### [Task directions]
Scan the entries for lines with "regioner" and say how many there are, with nothing more.
Data supplied section start
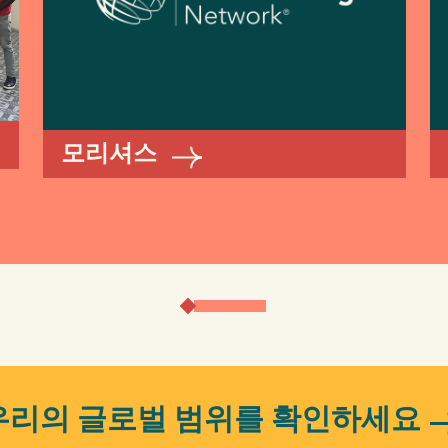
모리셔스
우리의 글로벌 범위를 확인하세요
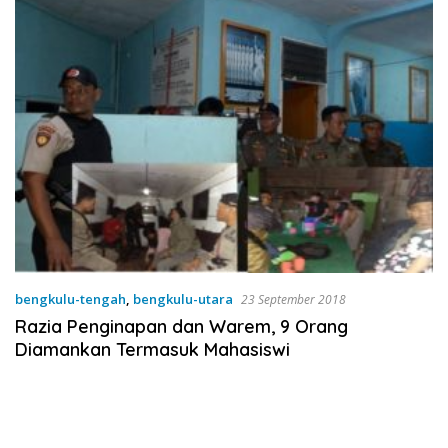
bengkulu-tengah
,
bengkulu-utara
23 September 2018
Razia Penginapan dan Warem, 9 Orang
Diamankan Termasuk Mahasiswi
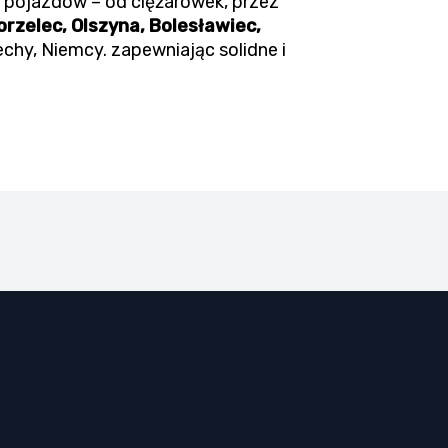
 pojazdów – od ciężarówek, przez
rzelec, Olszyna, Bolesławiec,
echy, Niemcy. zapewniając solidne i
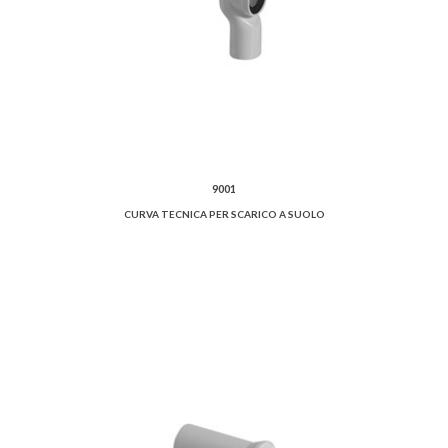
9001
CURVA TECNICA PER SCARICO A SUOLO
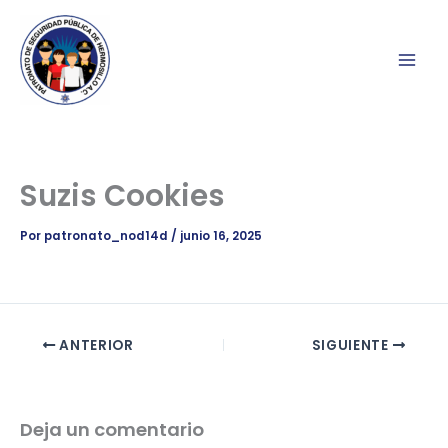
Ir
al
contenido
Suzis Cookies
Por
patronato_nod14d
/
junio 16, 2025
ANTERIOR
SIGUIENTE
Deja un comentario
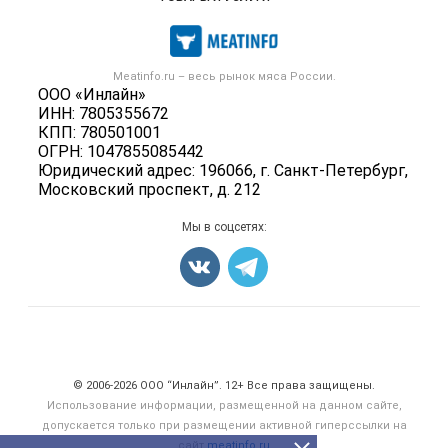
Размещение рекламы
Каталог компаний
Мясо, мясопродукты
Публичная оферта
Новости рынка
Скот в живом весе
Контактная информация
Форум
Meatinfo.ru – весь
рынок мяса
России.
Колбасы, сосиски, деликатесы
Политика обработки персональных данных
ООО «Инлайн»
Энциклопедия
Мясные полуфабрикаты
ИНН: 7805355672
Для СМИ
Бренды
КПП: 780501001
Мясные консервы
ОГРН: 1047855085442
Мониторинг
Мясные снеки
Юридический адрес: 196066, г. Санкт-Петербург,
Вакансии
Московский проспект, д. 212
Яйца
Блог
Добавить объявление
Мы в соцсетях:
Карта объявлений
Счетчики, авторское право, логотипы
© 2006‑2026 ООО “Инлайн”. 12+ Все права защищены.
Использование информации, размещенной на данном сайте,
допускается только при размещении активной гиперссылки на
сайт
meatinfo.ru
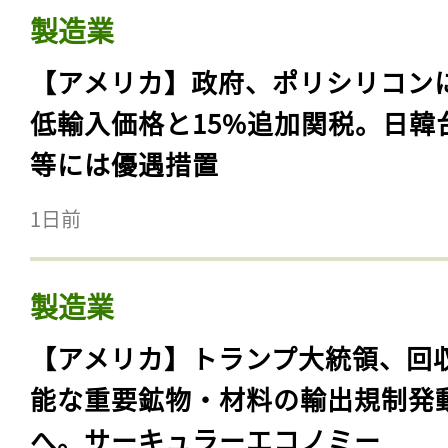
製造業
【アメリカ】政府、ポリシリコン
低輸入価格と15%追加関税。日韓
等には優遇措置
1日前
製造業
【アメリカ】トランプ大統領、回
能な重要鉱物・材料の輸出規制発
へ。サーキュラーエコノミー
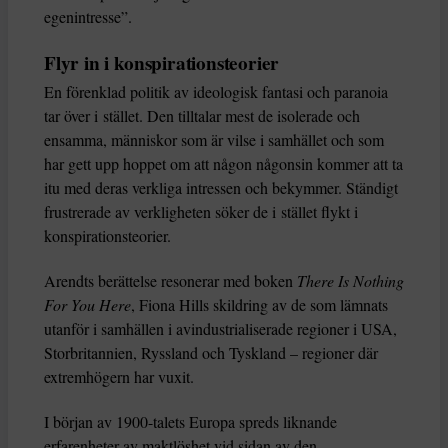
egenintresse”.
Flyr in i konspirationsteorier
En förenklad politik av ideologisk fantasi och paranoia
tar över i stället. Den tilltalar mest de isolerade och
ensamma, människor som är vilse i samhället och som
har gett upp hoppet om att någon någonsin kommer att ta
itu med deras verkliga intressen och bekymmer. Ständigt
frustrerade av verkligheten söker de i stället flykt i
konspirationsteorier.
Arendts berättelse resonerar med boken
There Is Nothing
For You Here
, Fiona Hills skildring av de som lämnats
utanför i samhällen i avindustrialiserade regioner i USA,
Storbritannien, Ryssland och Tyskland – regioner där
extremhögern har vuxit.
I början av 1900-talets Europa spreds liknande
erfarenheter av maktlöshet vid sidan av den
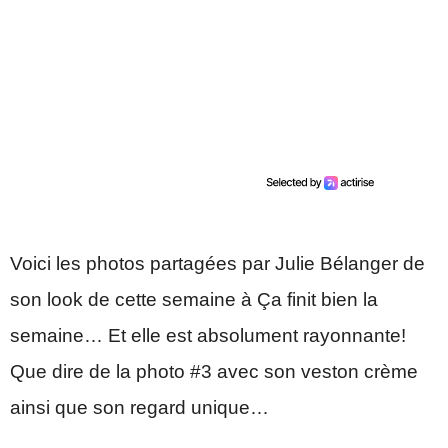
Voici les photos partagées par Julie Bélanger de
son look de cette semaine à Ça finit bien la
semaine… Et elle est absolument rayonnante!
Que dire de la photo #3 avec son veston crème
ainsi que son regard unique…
Data supplied section end
Data supplied section start
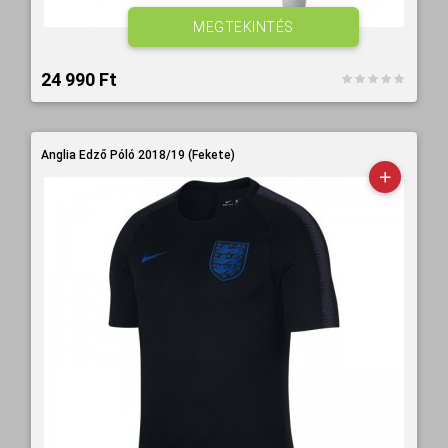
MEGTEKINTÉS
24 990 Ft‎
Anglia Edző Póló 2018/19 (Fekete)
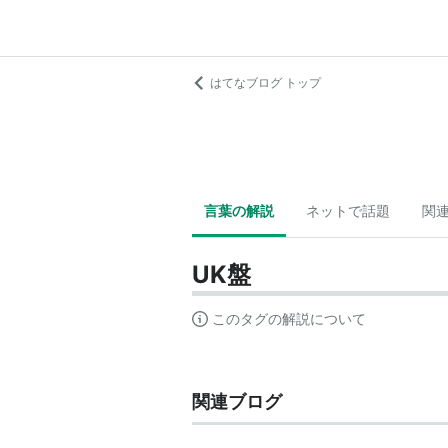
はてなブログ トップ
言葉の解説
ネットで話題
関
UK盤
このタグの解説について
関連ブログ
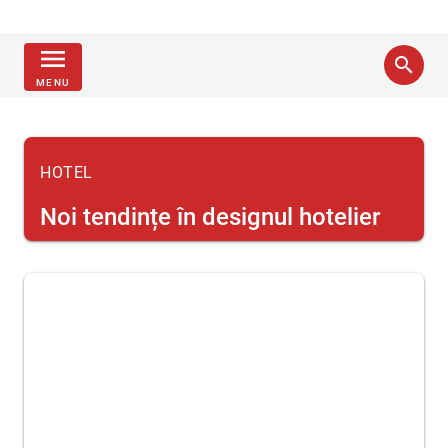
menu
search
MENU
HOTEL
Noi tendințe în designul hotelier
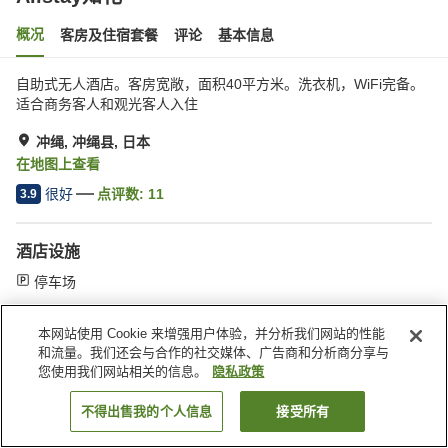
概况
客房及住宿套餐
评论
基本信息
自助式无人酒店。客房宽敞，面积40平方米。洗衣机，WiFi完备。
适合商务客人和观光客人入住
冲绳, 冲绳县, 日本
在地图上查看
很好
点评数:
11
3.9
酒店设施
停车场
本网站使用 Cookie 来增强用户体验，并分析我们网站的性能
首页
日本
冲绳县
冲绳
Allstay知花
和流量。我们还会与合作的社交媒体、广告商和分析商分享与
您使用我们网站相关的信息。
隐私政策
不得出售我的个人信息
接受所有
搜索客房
Data supplied section end
### [Exercise answer]
2